[Collected data]
──────
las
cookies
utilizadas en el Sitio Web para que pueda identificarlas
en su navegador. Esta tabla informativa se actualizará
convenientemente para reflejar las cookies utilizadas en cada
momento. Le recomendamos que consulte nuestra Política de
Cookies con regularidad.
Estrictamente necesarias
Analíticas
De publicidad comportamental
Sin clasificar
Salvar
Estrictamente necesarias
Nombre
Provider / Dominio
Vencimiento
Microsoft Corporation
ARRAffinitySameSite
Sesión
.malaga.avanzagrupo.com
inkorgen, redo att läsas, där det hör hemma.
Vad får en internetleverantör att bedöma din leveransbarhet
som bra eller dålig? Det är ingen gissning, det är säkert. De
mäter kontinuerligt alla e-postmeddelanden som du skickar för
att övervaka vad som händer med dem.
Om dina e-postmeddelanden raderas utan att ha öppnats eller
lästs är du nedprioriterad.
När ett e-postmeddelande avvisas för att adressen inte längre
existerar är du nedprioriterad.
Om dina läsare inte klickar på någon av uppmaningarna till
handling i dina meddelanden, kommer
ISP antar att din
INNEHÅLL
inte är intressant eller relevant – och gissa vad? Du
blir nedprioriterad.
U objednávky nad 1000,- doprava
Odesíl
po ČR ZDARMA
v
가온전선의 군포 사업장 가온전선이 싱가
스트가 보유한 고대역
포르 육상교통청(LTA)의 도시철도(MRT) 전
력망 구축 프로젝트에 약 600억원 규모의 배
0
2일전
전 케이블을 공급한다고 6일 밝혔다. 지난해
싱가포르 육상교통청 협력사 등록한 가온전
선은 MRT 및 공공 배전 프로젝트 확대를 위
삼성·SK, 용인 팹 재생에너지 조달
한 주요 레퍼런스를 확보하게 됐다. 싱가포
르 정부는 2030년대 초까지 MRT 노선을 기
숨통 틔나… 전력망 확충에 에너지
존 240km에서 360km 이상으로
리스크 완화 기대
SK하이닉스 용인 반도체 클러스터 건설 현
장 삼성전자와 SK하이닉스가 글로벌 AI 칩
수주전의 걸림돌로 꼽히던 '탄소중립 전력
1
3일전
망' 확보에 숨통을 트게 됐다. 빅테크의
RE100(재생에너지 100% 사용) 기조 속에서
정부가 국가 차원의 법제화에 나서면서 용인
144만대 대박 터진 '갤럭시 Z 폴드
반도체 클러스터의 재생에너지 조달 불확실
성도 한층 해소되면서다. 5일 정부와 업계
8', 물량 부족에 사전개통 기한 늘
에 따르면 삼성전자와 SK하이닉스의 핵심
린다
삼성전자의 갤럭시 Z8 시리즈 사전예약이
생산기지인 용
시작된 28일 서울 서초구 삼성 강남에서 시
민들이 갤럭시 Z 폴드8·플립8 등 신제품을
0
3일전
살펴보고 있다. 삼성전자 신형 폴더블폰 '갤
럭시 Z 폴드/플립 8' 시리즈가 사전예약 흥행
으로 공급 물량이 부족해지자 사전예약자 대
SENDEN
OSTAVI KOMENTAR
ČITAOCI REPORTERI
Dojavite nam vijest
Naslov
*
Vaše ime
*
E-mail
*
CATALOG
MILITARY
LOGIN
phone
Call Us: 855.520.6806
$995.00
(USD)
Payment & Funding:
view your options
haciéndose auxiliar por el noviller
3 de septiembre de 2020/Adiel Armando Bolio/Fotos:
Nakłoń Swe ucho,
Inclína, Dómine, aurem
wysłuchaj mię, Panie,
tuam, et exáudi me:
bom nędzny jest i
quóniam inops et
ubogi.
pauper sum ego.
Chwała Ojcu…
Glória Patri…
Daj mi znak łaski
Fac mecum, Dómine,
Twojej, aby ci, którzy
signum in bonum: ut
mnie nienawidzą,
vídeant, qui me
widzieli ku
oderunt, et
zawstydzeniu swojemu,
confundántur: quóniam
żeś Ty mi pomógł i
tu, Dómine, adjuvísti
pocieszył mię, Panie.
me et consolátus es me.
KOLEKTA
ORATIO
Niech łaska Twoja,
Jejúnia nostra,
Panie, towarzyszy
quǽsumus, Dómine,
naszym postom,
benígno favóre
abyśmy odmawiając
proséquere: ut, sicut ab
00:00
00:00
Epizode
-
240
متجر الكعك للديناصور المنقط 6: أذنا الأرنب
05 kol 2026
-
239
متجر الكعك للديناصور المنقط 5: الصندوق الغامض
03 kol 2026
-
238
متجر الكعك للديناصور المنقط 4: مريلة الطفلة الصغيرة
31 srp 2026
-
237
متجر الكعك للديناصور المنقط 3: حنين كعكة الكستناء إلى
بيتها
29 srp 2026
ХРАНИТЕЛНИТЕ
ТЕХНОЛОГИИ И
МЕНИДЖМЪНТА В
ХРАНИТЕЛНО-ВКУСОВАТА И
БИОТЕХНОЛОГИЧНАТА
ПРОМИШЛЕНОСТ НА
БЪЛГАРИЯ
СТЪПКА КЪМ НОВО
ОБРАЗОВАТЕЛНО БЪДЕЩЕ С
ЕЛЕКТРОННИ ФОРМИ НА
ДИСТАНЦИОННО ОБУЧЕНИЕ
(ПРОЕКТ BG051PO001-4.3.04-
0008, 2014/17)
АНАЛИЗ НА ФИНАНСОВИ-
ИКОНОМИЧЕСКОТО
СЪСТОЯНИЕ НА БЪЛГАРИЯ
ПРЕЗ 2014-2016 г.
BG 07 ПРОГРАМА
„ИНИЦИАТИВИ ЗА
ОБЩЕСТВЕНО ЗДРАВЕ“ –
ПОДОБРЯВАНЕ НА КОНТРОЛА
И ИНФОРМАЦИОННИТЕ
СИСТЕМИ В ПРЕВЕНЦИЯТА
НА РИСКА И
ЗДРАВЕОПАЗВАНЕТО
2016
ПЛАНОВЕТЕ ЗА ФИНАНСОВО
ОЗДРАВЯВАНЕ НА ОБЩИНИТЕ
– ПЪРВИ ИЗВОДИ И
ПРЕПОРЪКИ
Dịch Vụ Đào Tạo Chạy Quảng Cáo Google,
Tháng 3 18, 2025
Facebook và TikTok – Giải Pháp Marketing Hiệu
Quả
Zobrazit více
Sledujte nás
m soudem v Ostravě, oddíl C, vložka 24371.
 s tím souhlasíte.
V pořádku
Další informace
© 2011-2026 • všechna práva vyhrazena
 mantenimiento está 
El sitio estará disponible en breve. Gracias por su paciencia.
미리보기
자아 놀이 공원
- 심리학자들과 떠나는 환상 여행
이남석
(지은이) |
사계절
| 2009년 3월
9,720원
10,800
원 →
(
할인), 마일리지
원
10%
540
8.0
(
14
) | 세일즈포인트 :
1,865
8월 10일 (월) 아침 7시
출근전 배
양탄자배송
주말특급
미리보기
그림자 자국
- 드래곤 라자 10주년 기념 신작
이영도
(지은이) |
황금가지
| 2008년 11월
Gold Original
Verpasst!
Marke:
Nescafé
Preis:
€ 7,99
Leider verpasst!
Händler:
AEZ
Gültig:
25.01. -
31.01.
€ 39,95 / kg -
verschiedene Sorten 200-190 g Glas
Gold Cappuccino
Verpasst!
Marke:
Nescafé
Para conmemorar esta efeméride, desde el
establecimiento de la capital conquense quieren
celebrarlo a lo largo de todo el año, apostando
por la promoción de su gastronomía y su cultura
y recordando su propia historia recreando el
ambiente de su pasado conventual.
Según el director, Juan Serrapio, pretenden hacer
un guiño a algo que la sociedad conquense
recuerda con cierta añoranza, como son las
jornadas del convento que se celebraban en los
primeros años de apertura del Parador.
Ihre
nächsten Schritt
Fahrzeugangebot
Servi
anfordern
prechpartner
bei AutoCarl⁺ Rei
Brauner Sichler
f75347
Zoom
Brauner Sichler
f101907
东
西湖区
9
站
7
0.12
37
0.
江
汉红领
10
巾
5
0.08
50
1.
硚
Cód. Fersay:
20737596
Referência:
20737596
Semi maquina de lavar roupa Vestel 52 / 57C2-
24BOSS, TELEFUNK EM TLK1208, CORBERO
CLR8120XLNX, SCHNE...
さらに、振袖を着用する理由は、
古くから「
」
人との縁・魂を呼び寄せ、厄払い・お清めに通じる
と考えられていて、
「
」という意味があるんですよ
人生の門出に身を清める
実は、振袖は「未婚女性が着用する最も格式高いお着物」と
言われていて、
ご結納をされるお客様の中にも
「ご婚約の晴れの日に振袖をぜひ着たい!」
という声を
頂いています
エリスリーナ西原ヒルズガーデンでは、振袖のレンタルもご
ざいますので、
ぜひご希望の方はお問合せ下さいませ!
──────
Transcribe only the trailing portion of the entries above: the line that contains "Gold Cappuccino" and each line after it.

Gold Cappuccino
Verpasst!
Marke:
Nescafé
Para conmemorar esta efeméride, desde el
establecimiento de la capital conquense quieren
celebrarlo a lo largo de todo el año, apostando
por la promoción de su gastronomía y su cultura
y recordando su propia historia recreando el
ambiente de su pasado conventual.
Según el director, Juan Serrapio, pretenden hacer
un guiño a algo que la sociedad conquense
recuerda con cierta añoranza, como son las
jornadas del convento que se celebraban en los
primeros años de apertura del Parador.
Ihre
nächsten Schritt
Fahrzeugangebot
Servi
anfordern
prechpartner
bei AutoCarl⁺ Rei
Brauner Sichler
f75347
Zoom
Brauner Sichler
f101907
东
西湖区
9
站
7
0.12
37
0.
江
汉红领
10
巾
5
0.08
50
1.
硚
Cód. Fersay:
20737596
Referência:
20737596
Semi maquina de lavar roupa Vestel 52 / 57C2-
24BOSS, TELEFUNK EM TLK1208, CORBERO
CLR8120XLNX, SCHNE...
さらに、振袖を着用する理由は、
古くから「
」
人との縁・魂を呼び寄せ、厄払い・お清めに通じる
と考えられていて、
「
」という意味があるんですよ
人生の門出に身を清める
実は、振袖は「未婚女性が着用する最も格式高いお着物」と
言われていて、
ご結納をされるお客様の中にも
「ご婚約の晴れの日に振袖をぜひ着たい!」
という声を
頂いています
エリスリーナ西原ヒルズガーデンでは、振袖のレンタルもご
ざいますので、
ぜひご希望の方はお問合せ下さいませ!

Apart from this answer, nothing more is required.